AIM OF THE TASK:
Retype the records below exactly as they appear, but leave out any pictures.

GIVEN INFORMATION:
──────

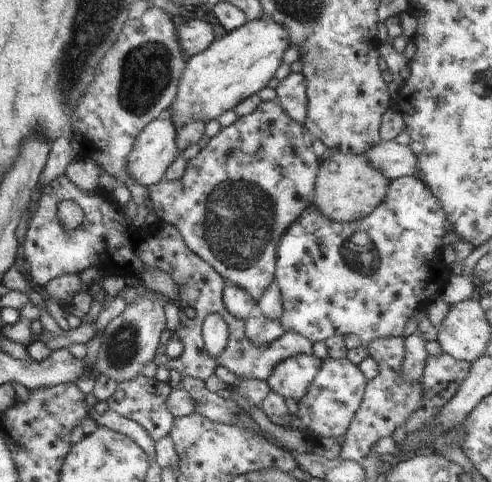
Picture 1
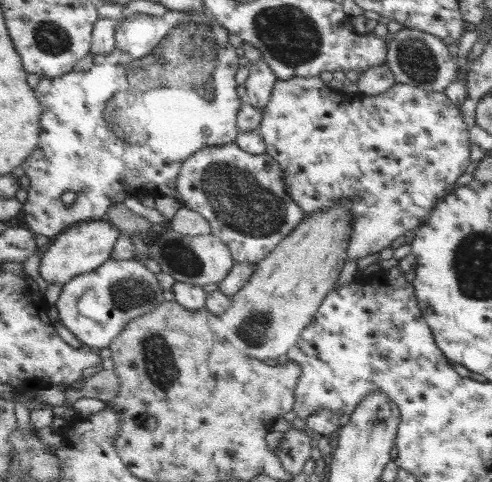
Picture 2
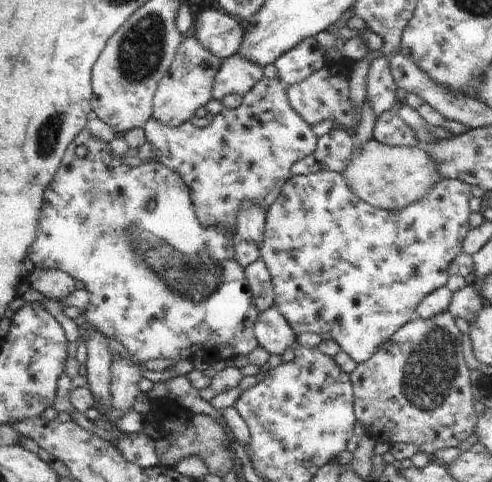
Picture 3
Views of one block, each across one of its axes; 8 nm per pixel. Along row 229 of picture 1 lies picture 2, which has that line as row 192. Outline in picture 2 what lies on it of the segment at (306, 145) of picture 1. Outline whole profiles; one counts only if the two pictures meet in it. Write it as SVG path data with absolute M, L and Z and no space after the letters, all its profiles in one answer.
M237 144L205 146L201 152L189 158L179 174L179 202L181 208L191 208L211 222L213 234L219 236L223 242L227 242L237 264L263 262L307 218L303 208L291 198L287 190L287 176L279 166L279 162L275 162L275 158L267 152L255 156L251 152L245 152Z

──────

ANSWER AREA:
Picture 1
Picture 2
Picture 3
Views of one block, each across one of its axes; 8 nm per pixel. Along row 229 of picture 1 lies picture 2, which has that line as row 192. Outline in picture 2 what lies on it of the segment at (306, 145) of picture 1. Outline whole profiles; one counts only if the two pictures meet in it. Write it as SVG path data with absolute M, L and Z and no space after the letters, all its profiles in one answer.
M237 144L205 146L201 152L189 158L179 174L179 202L181 208L191 208L211 222L213 234L219 236L223 242L227 242L237 264L263 262L307 218L303 208L291 198L287 190L287 176L279 166L279 162L275 162L275 158L267 152L255 156L251 152L245 152Z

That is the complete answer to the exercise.